◆ **PASSAGE TO READ**:
########

The error term u is homoscedastic if the variance of the conditional distribution of u given X is constant and does not depend on X. Otherwise, the error therm is heteroskedastic. Homosced: The error has a constant variance Heterosced: The error has not a constant variance. The distribution of the errors u is for various values of X. imagine a plot where the variance is large and one where it is small and compact.

Answer 19

When you have estimated a linear regression, you will wonder how good the regression line describes the data. The R2 and the standard error measure how well the OLS regression line fits the data. The R-squared (R^2) represents the proportion of the variance for a dependent variable. It ranges between 0 and 1, but will usually fall in some place in between the extreme values. If β_1=0, X explains nothing of the variance in Y, and R-squared should be 0. The Explained Sum of Squares (ESS) is the sum of the differences between the predicted value and the mean of the dependent variable The Sum of Squared Residuals (SSR) is the difference between the observed value and the predicted value. We can interpret the residual as the remaining, or the unexplained. The Total Sum of Squares is the difference between the observed dependent variable, and its mean.

Answer 20

The Standard Error of the Regression estimates the standard deviation of the regression error u. It does this by measuring the mean distance between the observed value, and the value on the regression line. The Standard Error of the regression can be used to make confident intervals. SSR/(n-2) n-2 because it is correcting a bias with two regressor coefficients that were estimated (β_1 and β_0 )

########

Collected data
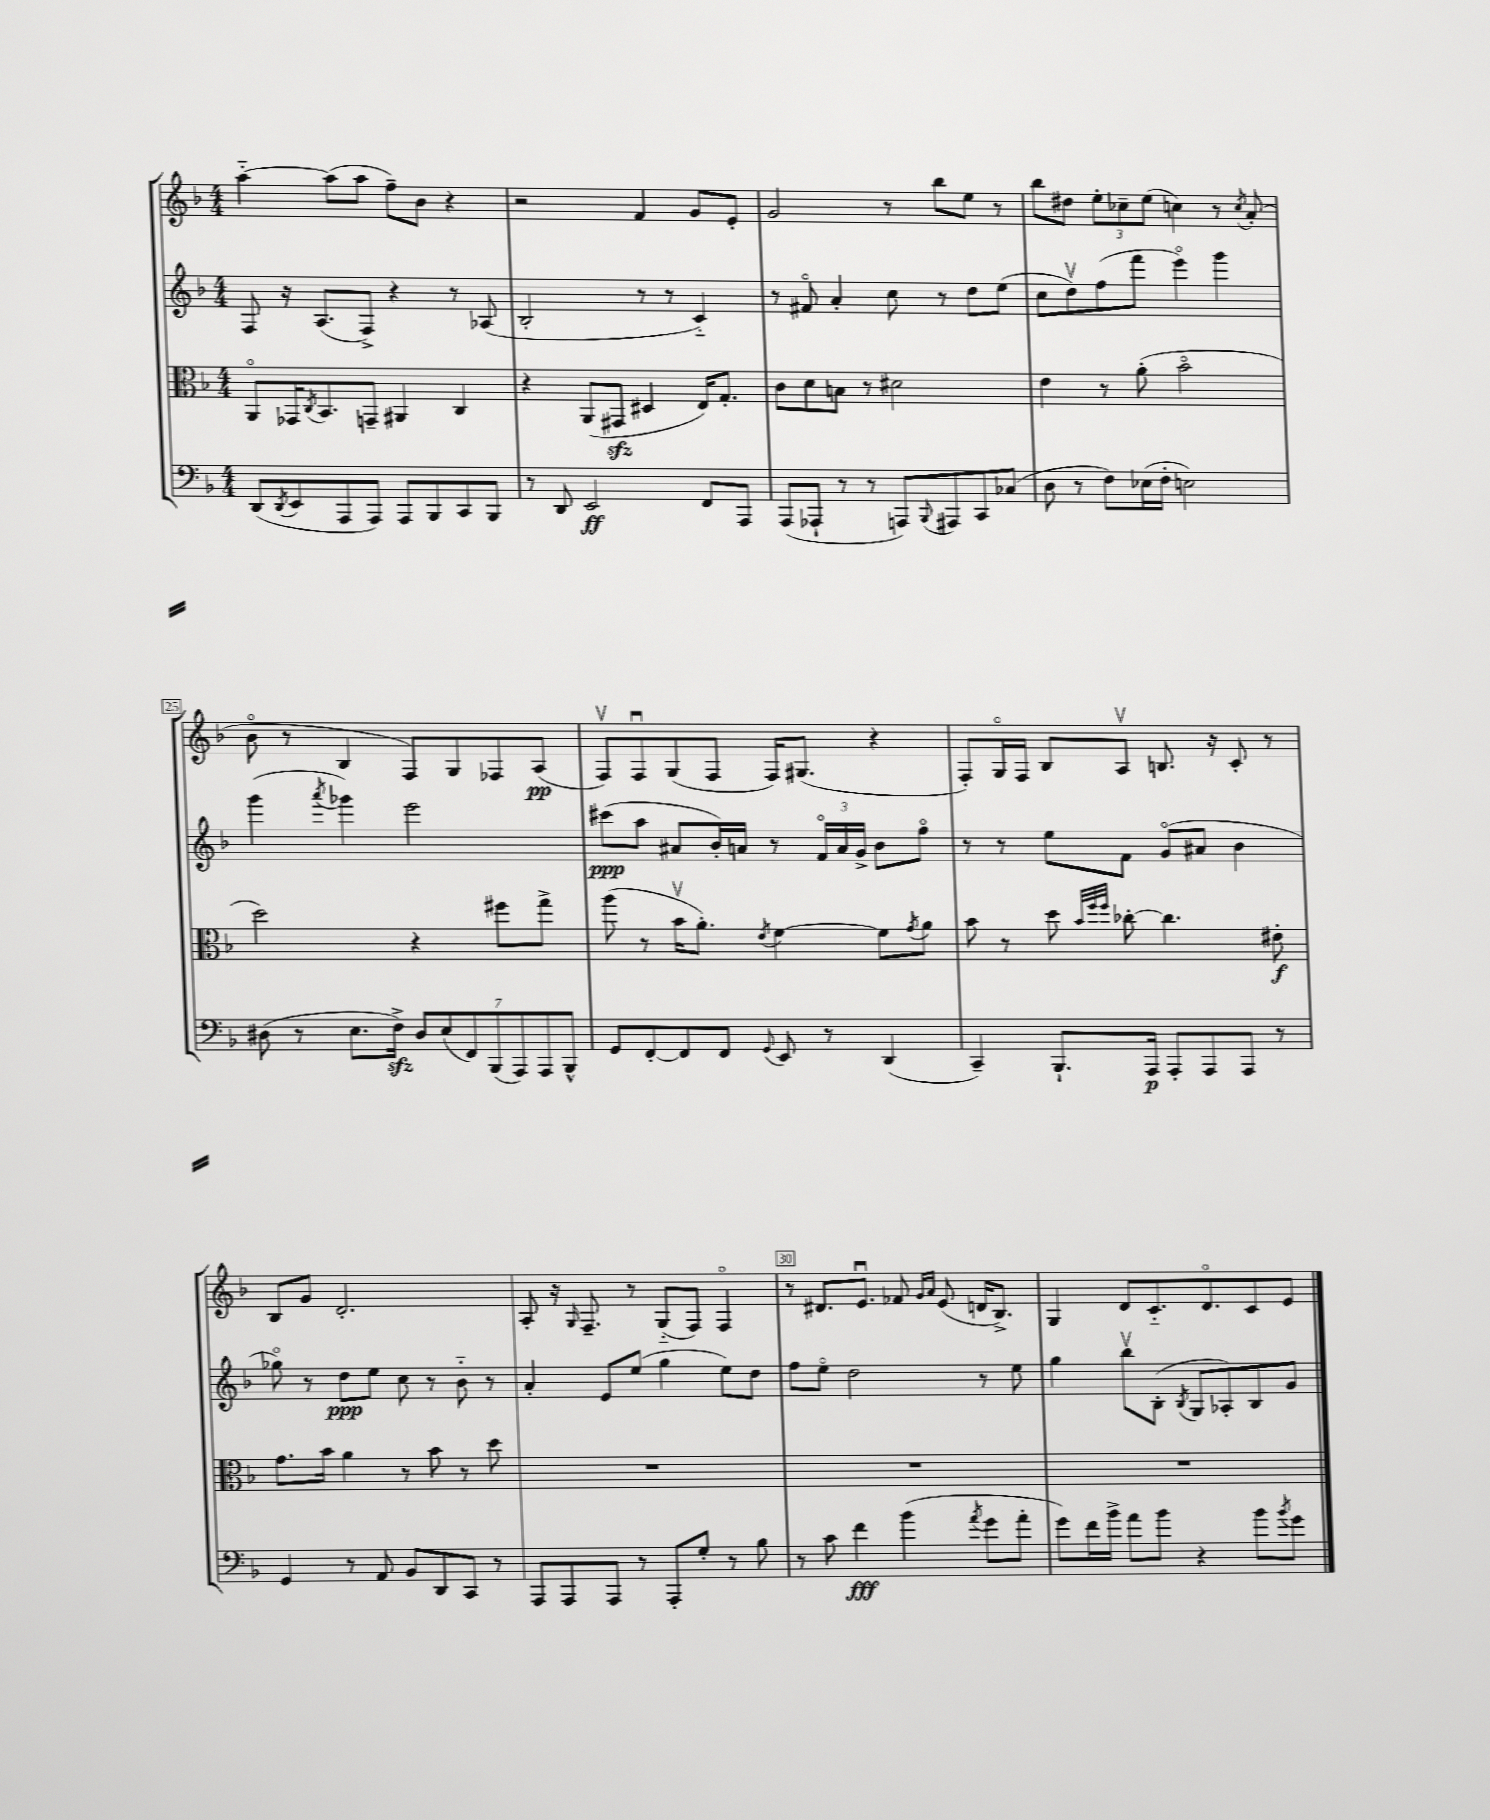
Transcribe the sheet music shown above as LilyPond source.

<<
\new StaffGroup <<
\new Staff = "s0" {
    \clef treble \key f \major \numericTimeSignature \time 4/4
    a''4~-_ a''8( a''8 f''8--) bes'8 r4 |
    r2 f'4 g'8 e'8-. |
    g'2 r8 bes''8 e''8 r8 |
    bes''8 dis''8 \tuplet 3/2 { e''8-. ces''8-- e''8( } c''4) r8 \acciaccatura { c''8 } a'8-.( |
    bes'8\flageolet r8 bes4 f8) g8 fes8 a8\pp( |
    f8\upbow) f8\downbow g8( f8 f16) gis8.( r4 |
    f8-.) g16\flageolet f16 bes8 a8\upbow b8. r16 c'8-. r8 |
    bes8 g'8 d'2.-. |
    a8-. r16 \grace { g16 } f8.-- r8 g8-_( f8) f4\flageolet |
    r8 dis'8. e'8.\downbow fes'8 \grace { g'16 a'16 } e'8( d'16 bes8.->) |
    g4 d'8 c'8.-_ d'8.\flageolet c'8 e'8 \bar "|." |
}
\new Staff = "s1" {
    \clef treble \key f \major \numericTimeSignature \time 4/4
    f8 r16 a8.( f8->) r4 r8 aes8( |
    bes2-. r8 r8 c'4-_) |
    r8 fis'8\flageolet a'4-. c''8 r8 d''8 e''8( |
    c''8 d''8\upbow) f''8( f'''8 e'''4\flageolet) g'''4 |
    g'''4( \acciaccatura { a'''8 } ges'''4) e'''2 |
    cis'''8\ppp( a''8 ais'8 bes'16-.) a'16 r8 \tuplet 3/2 { f'16\flageolet a'16 g'16-> } bes'8 f''8\flageolet |
    r8 r8 e''8 f'8 g'8\flageolet( ais'8 bes'4 |
    ges''8\flageolet) r8 d''8\ppp e''8 c''8 r8 bes'8-_ r8 |
    a'4-. e'8 e''8( g''4 e''8) d''8 |
    f''8 e''8\flageolet d''2 r8 e''8 |
    g''4 bes''8\upbow bes8-.( \acciaccatura { bes8 } g8 aes8-.) bes8 g'8 \bar "|." |
}
\new Staff = "s2" {
    \clef alto \key f \major \numericTimeSignature \time 4/4
    a,8\flageolet ges,16 \acciaccatura { c8 } bes,8. g,8-- ais,4 c4 |
    r4 a,8( gis,8\sfz dis4 e16) g8.-. |
    c'8 d'8 b8 r8 dis'2 |
    e'4 r8 a'8-.( bes'2\flageolet |
    d''2) r4 fis''8 g''8-> |
    a''8( r8 bes'16\upbow a'8.-.) \acciaccatura { e'8 } f'4~ f'8 \acciaccatura { g'8 } a'8 |
    bes'8 r8 d''8 \grace { bes'32 f''32 f''32 } ces''8~-. ces''4. eis'8-.\f |
    g'8. bes'16 a'4 r8 bes'8 r8 d''8 |
    R1 |
    R1 |
    R1 \bar "|." |
}
\new Staff = "s3" {
    \clef bass \key f \major \numericTimeSignature \time 4/4
    d,8( \acciaccatura { d,8 } e,8 a,,8 a,,8) a,,8 bes,,8 c,8 bes,,8 |
    r8 d,8 e,2\ff f,8 a,,8 |
    a,,8( aes,,8-! r8 r8 a,,8) \appoggiatura { bes,,8 } ais,,8 c,8 ces8( |
    d8 r8 f8) ees16( f16-. e2) |
    dis8( r8 e8. f16->\sfz) \tuplet 7/4 { dis8 e8( f,8) bes,,8( a,,8) a,,8 bes,,8-^ } |
    g,8 f,8~-. f,8 f,8 \appoggiatura { g,8 } e,8 r8 d,4( |
    c,4--) bes,,8.-! a,,16\p a,,8-. a,,8 a,,8 r8 |
    g,4 r8 a,8 bes,8 d,8 c,8 r8 |
    a,,8 a,,8 a,,8 r8 a,,8-. g8-. r8 bes8 |
    r8 c'8 f'4\fff bes'4( \acciaccatura { a'8 } g'8 a'8-. |
    g'8) f'16 bes'16-> a'8 bes'8 r4 bes'8 \acciaccatura { bes'8 } g'8 \bar "|." |
}
>>
>>
\layout { \context { \Score currentBarNumber = #21 \override BarNumber.break-visibility = ##(#f #t #t) barNumberVisibility = #(every-nth-bar-number-visible 5) \override BarNumber.stencil = #(make-stencil-boxer 0.1 0.3 ly:text-interface::print) } }
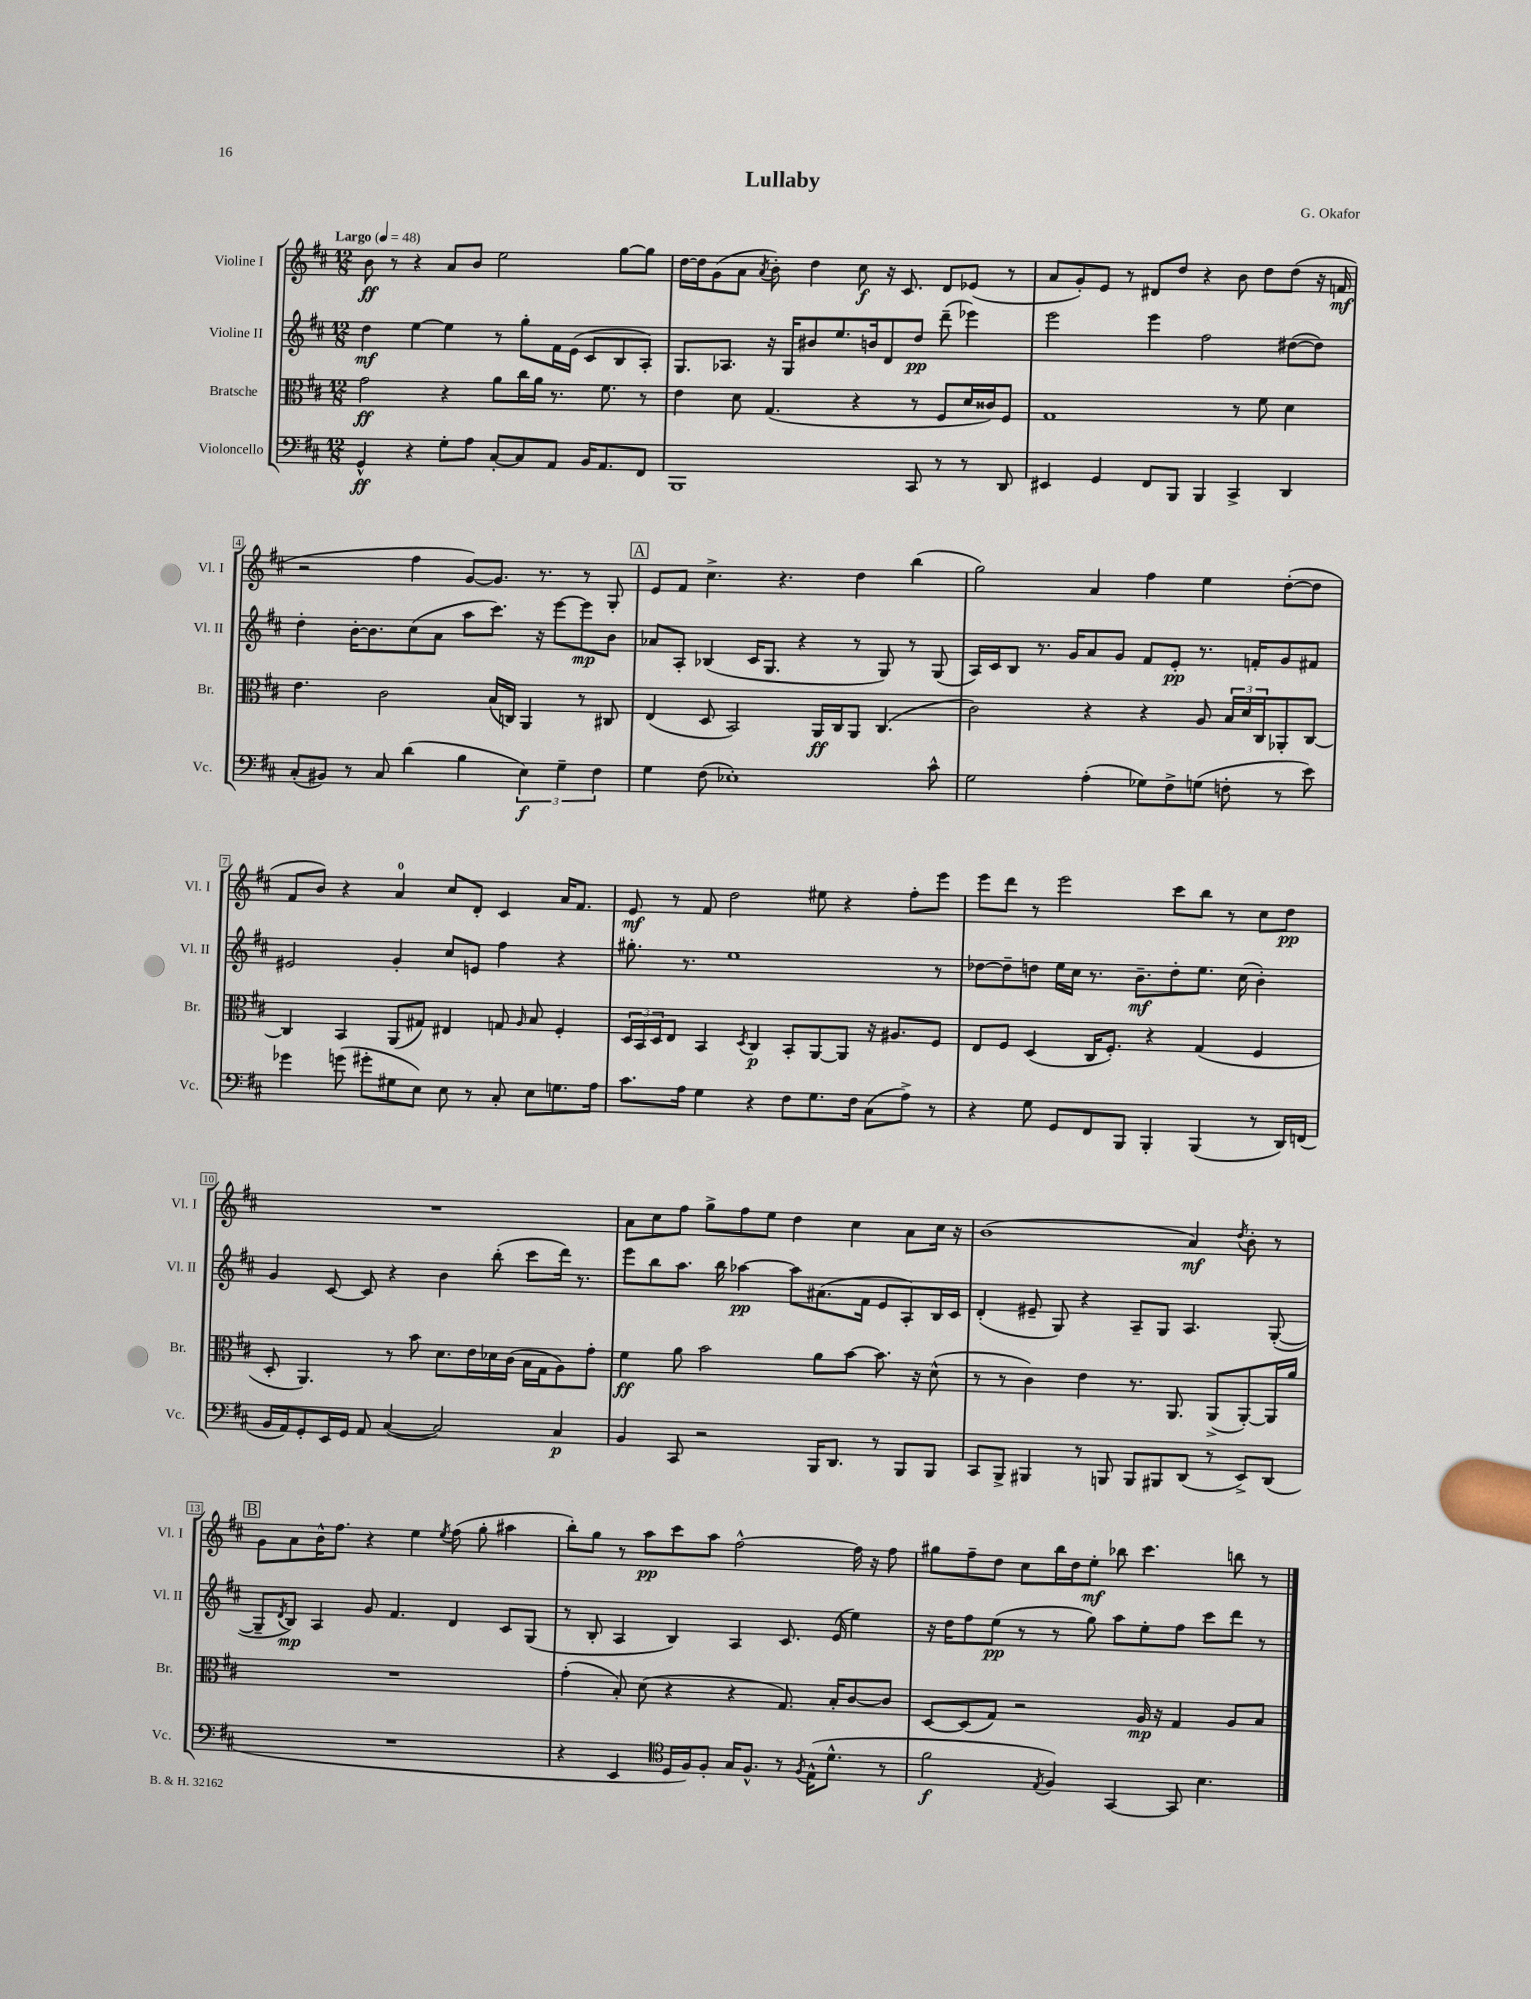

########

◆ **EXERCISE OBJECTIVE**: Reproduce the regression notes above in full, word for word.

◆ **COMPLETE ANSWER**:
The error term u is homoscedastic if the variance of the conditional distribution of u given X is constant and does not depend on X. Otherwise, the error therm is heteroskedastic. Homosced: The error has a constant variance Heterosced: The error has not a constant variance. The distribution of the errors u is for various values of X. imagine a plot where the variance is large and one where it is small and compact.

Answer 19

When you have estimated a linear regression, you will wonder how good the regression line describes the data. The R2 and the standard error measure how well the OLS regression line fits the data. The R-squared (R^2) represents the proportion of the variance for a dependent variable. It ranges between 0 and 1, but will usually fall in some place in between the extreme values. If β_1=0, X explains nothing of the variance in Y, and R-squared should be 0. The Explained Sum of Squares (ESS) is the sum of the differences between the predicted value and the mean of the dependent variable The Sum of Squared Residuals (SSR) is the difference between the observed value and the predicted value. We can interpret the residual as the remaining, or the unexplained. The Total Sum of Squares is the difference between the observed dependent variable, and its mean.

Answer 20

The Standard Error of the Regression estimates the standard deviation of the regression error u. It does this by measuring the mean distance between the observed value, and the value on the regression line. The Standard Error of the regression can be used to make confident intervals. SSR/(n-2) n-2 because it is correcting a bias with two regressor coefficients that were estimated (β_1 and β_0 )